● Aufgabe 1: Tipp aus dem Text über den Krakenmenschen die Stelle ab, die bei den Worten „Alle Arme zusammen“ anfängt, und hör nach „werden zu können.“ auf.
● Aufgabe 2: Durch welche Dinge lässt sich laut dem Text über den Krakenmenschen sein Gehirn pressen? Nenn alle.
● Aufgabe 3:
Beantworte zum Text über den Krakenmenschen diese Fragen:
(a) Wie viele Arme hat der Krakenmensch?
(b) Wofür würden manche ihn halten, wenn sie ihn kennenlernten?
(c) Womit käme es gleich, dieser Naturgewalt zu widersprechen?

── Textabschnitt ──

Der Krakenmensch hat mehrere Milliarden Arme, er ist unglaublich unförmig – sein Gehirn lässt sich aber trotzdem durch alle Spalten, Schluchten und sogar Ösen pressen! Er besteht niemals auf einer eigenen Identität, vielmehr versteht er sich grundsätzlich als einen seiner Arme, die er verkörpern möchte und sonst nichts.
Gelenkt wird der Krakenmensch von Viren oder Bakterien, die sein sehr „anpassungsfähiges" Gehirn regelmäßig, in alternierender Folge, befallen, weshalb er nie einen zuverlässigen Eindruck von seiner Welt und dem Leben an sich gewinnen kann. Manche würden ihn für böse halten wenn sie ihn kennenlernten, wieder andere würden das für eine reine Ansichtssache halten, da Krakenmenschen empfindlich auf ihren Rechten bestehen. Zum Glück gibt es nicht viele davon.
Gegenüber „normalen“ Menschen, mit normaler Größe und normalem Gehirn ist der Krakenmensch so übermächtig, daß er nicht nur eine eigene Spezies darstellt, sondern als solche auch noch ungeheuer dominant ist. Der Krakenmensch duldet, aufgrund der zahlenmäßigen Überlegenheit der Arme, gegenüber normalen Einzelwesen keinen Widerspruch! Was einer seiner Arme glaubt, das glauben alle Arme!
Alle Arme zusammen aber sind signifikant für die Festigkeit, mit der der Krakenmensch insgesamt und durch die Vielzahl seiner Arme auftritt. Dieser Naturgewalt zu widersprechen, käme einem Sakrileg gleich, obwohl das Erscheinungsbild eines Krakenmenschen alles andere als „natürlich“ ist. Der Krakenmensch ist zu groß, zu schwer und von zu seltsamen Kräften gesteuert, um „gesund“ genannt werden zu können.

───
── Datenauszug ──

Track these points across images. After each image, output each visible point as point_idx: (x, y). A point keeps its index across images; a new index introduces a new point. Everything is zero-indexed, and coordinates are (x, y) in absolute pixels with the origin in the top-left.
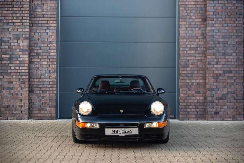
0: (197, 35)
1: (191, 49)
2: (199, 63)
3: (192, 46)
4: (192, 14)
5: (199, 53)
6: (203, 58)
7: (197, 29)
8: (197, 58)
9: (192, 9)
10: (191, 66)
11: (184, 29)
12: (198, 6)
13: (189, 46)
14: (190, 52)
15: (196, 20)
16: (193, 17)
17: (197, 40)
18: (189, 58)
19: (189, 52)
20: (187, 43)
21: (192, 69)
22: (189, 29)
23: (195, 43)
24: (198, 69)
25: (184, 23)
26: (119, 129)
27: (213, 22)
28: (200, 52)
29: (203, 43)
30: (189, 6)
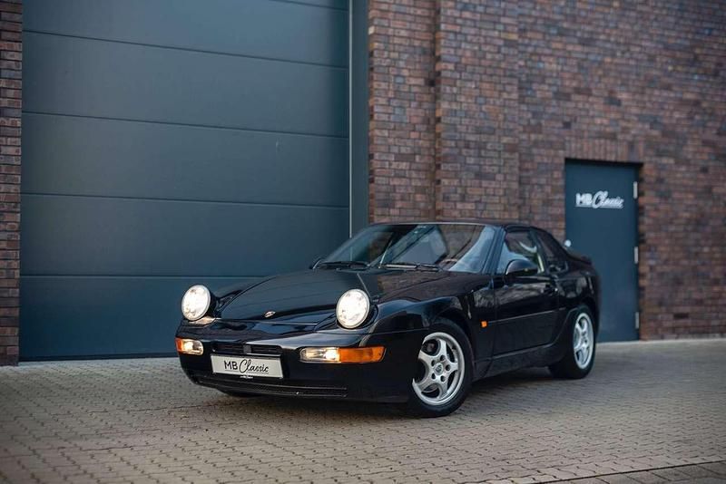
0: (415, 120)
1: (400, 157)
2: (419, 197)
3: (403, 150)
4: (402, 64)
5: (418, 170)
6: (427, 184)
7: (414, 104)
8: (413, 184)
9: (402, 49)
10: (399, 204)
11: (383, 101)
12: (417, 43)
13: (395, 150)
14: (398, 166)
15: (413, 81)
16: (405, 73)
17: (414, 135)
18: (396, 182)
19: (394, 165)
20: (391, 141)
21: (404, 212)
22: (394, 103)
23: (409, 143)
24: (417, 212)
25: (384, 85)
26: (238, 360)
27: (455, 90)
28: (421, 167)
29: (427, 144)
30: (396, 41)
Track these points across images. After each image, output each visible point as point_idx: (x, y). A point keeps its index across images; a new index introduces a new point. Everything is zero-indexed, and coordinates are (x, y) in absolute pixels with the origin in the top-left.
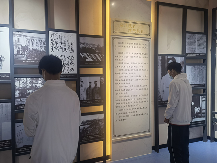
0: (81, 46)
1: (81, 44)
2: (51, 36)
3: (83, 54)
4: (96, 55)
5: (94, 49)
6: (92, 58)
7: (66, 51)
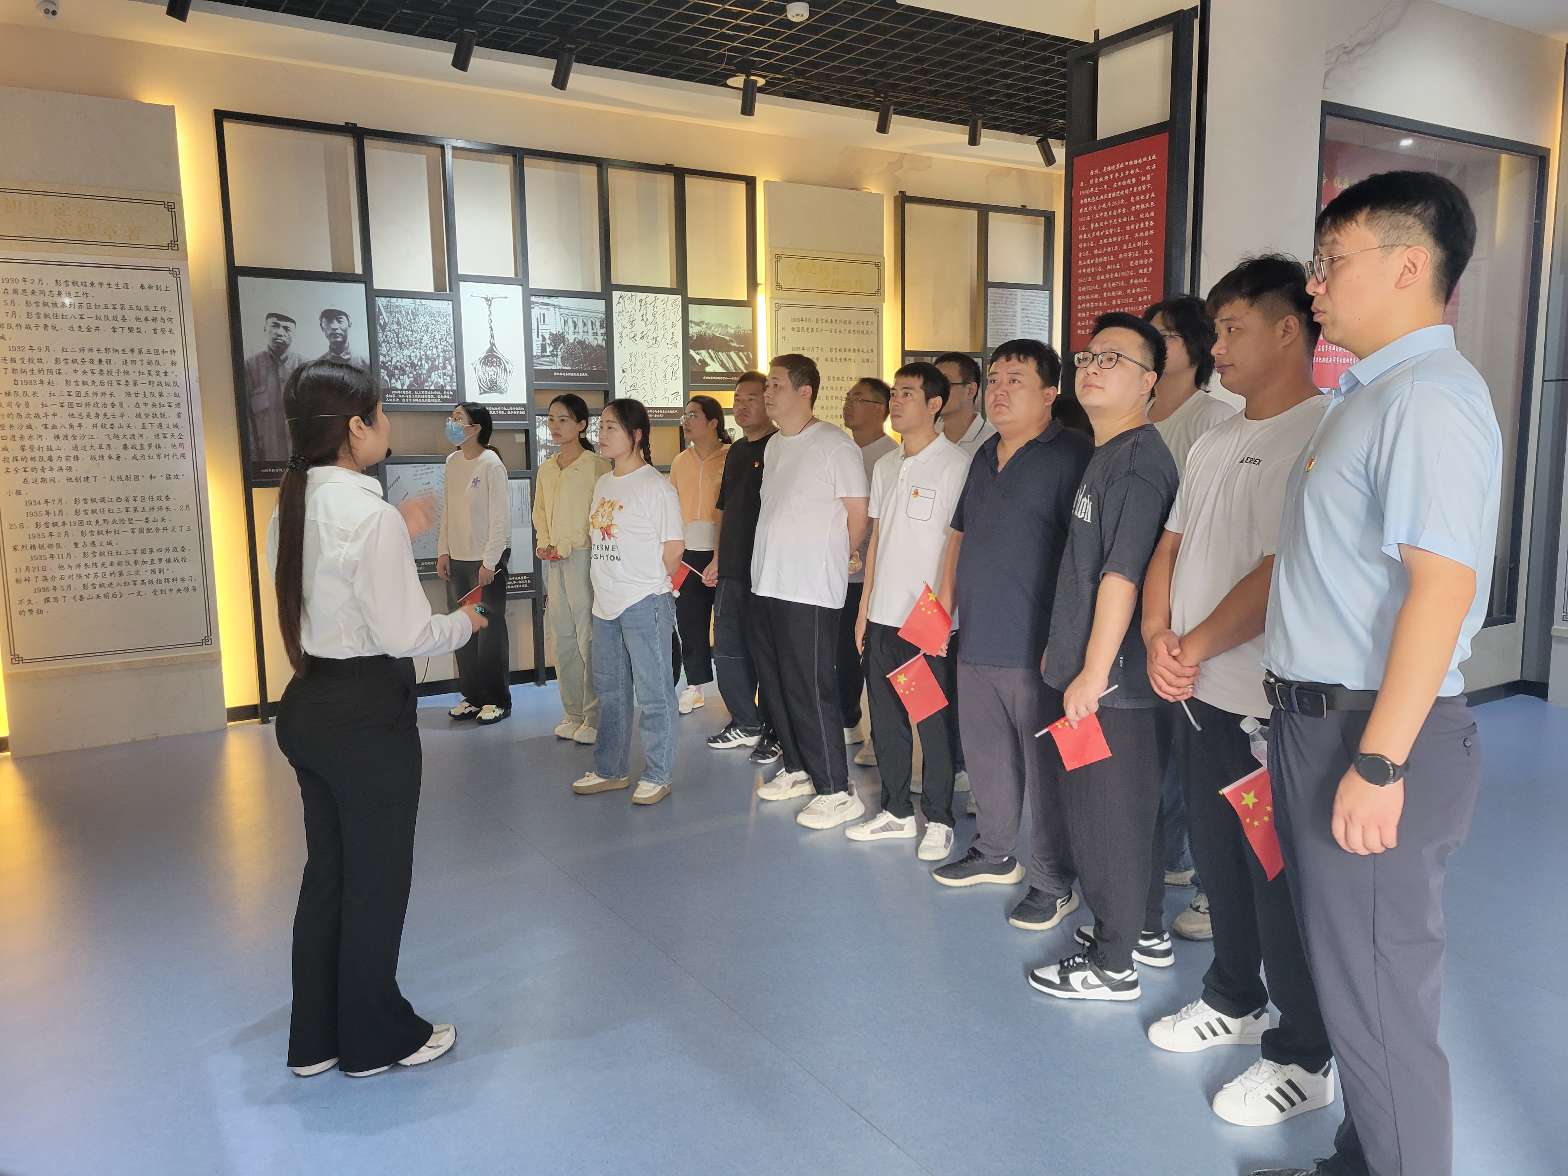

───

● Deine Antwort 1:
Alle Arme zusammen aber sind signifikant für die Festigkeit, mit der der Krakenmensch insgesamt und durch die Vielzahl seiner Arme auftritt. Dieser Naturgewalt zu widersprechen, käme einem Sakrileg gleich, obwohl das Erscheinungsbild eines Krakenmenschen alles andere als „natürlich“ ist. Der Krakenmensch ist zu groß, zu schwer und von zu seltsamen Kräften gesteuert, um „gesund“ genannt werden zu können.

● Deine Antwort 2: Spalten, Schluchten, Ösen

● Deine Antwort 3:
(a) Mehrere Milliarden.
(b) Für böse.
(c) Mit einem Sakrileg.